-- BEGIN Text segment --
Avoiding unnecessary counting

[Paul]

Suppose that we want to check if an "enough" condition is satisfied.
Is there a way to use library count functions efficiently -- is this taken
care of by the compiler?

I know that sounds vague. I'll explain the type of thing I mean.
Suppose I have a large vector<int> v
and my code is:
if(std::count(v.begin(), v.end(), 7) > 2)
{
//// more code
}

Suppose the vector actually has a million occurrences of 7.
Do standard compiler optimizations like -03 on gcc let the count stop
after the third occurrence? Or must time be wasted counting the 4th, 5th
... occurrence of 7?

How about the count member function of unordered_multiset.
If s is a multiset,
does the code:
if(s.count(7) > 15)
{
//more code
}
need to count every instance of 7 or can it just execute the loop as soon
as it has found 16 occurrences?

Thank you,

Paul

[Jorgen Grahn]

If everything relevant is visible to the compiler, in theory it could
be optimized. But I wouldn't count on it.

If it's important to you, write your own at_least() algorithm.

/Jorgen

--
// Jorgen Grahn <grahn@ Oo o. . .
\X/ snipabacken.se> O o .

[Paul]

I'm not sure how to proceed in that case. I'm doing the Boyer-Moore majority
problem as follows. If a vector of ints has an element that occurs
more than half the time, output that number, otherwise output 0.5.
-- END Text segment --
§ **Do this**: Reproduce the entire forum thread above on avoiding unnecessary counting, word for word.
-- BEGIN Data provided --
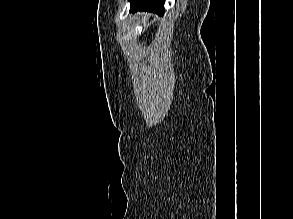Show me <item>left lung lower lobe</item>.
I'll return each instance as SVG.
<instances>
[{
  "label": "left lung lower lobe",
  "mask_w": 293,
  "mask_h": 219,
  "mask_svg": "<svg viewBox=\"0 0 293 219\" xmlns=\"http://www.w3.org/2000/svg\"><path fill=\"white\" fill-rule=\"evenodd\" d=\"M131 2L130 11H149L162 15L165 12L164 0H129Z\"/></svg>",
  "instance_id": "1"
}]
</instances>
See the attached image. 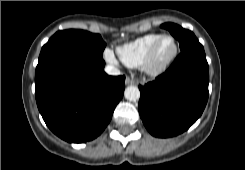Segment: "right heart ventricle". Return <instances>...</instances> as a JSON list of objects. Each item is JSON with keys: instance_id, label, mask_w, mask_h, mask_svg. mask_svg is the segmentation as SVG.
Wrapping results in <instances>:
<instances>
[{"instance_id": "1", "label": "right heart ventricle", "mask_w": 245, "mask_h": 170, "mask_svg": "<svg viewBox=\"0 0 245 170\" xmlns=\"http://www.w3.org/2000/svg\"><path fill=\"white\" fill-rule=\"evenodd\" d=\"M159 36L147 34L117 47L120 60L129 67L140 66L146 52Z\"/></svg>"}]
</instances>
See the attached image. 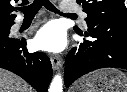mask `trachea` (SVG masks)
I'll return each instance as SVG.
<instances>
[{
    "instance_id": "obj_1",
    "label": "trachea",
    "mask_w": 127,
    "mask_h": 92,
    "mask_svg": "<svg viewBox=\"0 0 127 92\" xmlns=\"http://www.w3.org/2000/svg\"><path fill=\"white\" fill-rule=\"evenodd\" d=\"M42 6H44L49 11L60 13L62 15L77 16L73 13L64 14L59 12V10L56 9V7L49 0H34L32 4L20 8V11L24 13L25 17L35 16V14L40 10Z\"/></svg>"
}]
</instances>
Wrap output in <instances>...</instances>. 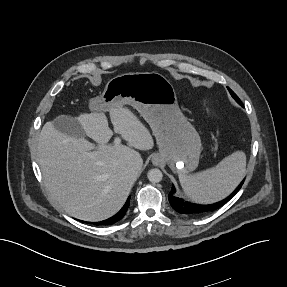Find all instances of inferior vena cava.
Here are the masks:
<instances>
[{
    "label": "inferior vena cava",
    "instance_id": "inferior-vena-cava-1",
    "mask_svg": "<svg viewBox=\"0 0 287 287\" xmlns=\"http://www.w3.org/2000/svg\"><path fill=\"white\" fill-rule=\"evenodd\" d=\"M142 165H143V161L141 157H137L131 162V167L136 171H140L142 168Z\"/></svg>",
    "mask_w": 287,
    "mask_h": 287
}]
</instances>
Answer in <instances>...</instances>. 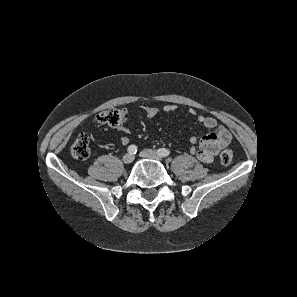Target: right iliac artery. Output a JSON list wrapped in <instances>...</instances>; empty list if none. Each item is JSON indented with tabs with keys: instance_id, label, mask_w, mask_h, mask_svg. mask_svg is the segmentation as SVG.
<instances>
[{
	"instance_id": "obj_1",
	"label": "right iliac artery",
	"mask_w": 297,
	"mask_h": 297,
	"mask_svg": "<svg viewBox=\"0 0 297 297\" xmlns=\"http://www.w3.org/2000/svg\"><path fill=\"white\" fill-rule=\"evenodd\" d=\"M137 146L136 145H130L127 149V151L129 152V154L133 155L137 153Z\"/></svg>"
}]
</instances>
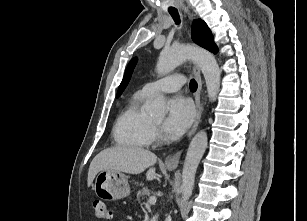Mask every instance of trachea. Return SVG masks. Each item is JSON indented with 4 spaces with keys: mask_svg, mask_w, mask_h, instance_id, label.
Returning <instances> with one entry per match:
<instances>
[{
    "mask_svg": "<svg viewBox=\"0 0 307 221\" xmlns=\"http://www.w3.org/2000/svg\"><path fill=\"white\" fill-rule=\"evenodd\" d=\"M169 13L172 16V18L174 19L175 23L179 24L180 23V16L178 14L177 9H170ZM189 87H190L191 91L195 92L197 90L198 84L194 79H191Z\"/></svg>",
    "mask_w": 307,
    "mask_h": 221,
    "instance_id": "3493384b",
    "label": "trachea"
}]
</instances>
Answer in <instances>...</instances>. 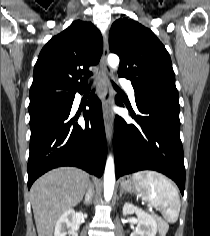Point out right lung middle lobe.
I'll return each instance as SVG.
<instances>
[{"label":"right lung middle lobe","mask_w":210,"mask_h":236,"mask_svg":"<svg viewBox=\"0 0 210 236\" xmlns=\"http://www.w3.org/2000/svg\"><path fill=\"white\" fill-rule=\"evenodd\" d=\"M70 93L53 89H42L30 98L29 112L53 103H61L68 100Z\"/></svg>","instance_id":"1"}]
</instances>
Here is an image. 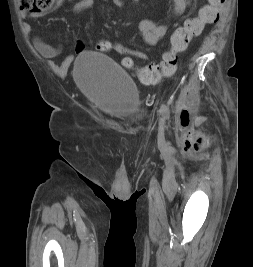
-- END Data provided --
§ **Solution below**:
Avoiding unnecessary counting

[Paul]

Suppose that we want to check if an "enough" condition is satisfied.
Is there a way to use library count functions efficiently -- is this taken
care of by the compiler?

I know that sounds vague. I'll explain the type of thing I mean.
Suppose I have a large vector<int> v
and my code is:
if(std::count(v.begin(), v.end(), 7) > 2)
{
//// more code
}

Suppose the vector actually has a million occurrences of 7.
Do standard compiler optimizations like -03 on gcc let the count stop
after the third occurrence? Or must time be wasted counting the 4th, 5th
... occurrence of 7?

How about the count member function of unordered_multiset.
If s is a multiset,
does the code:
if(s.count(7) > 15)
{
//more code
}
need to count every instance of 7 or can it just execute the loop as soon
as it has found 16 occurrences?

Thank you,

Paul

[Jorgen Grahn]

If everything relevant is visible to the compiler, in theory it could
be optimized. But I wouldn't count on it.

If it's important to you, write your own at_least() algorithm.

/Jorgen

--
// Jorgen Grahn <grahn@ Oo o. . .
\X/ snipabacken.se> O o .

[Paul]

I'm not sure how to proceed in that case. I'm doing the Boyer-Moore majority
problem as follows. If a vector of ints has an element that occurs
more than half the time, output that number, otherwise output 0.5.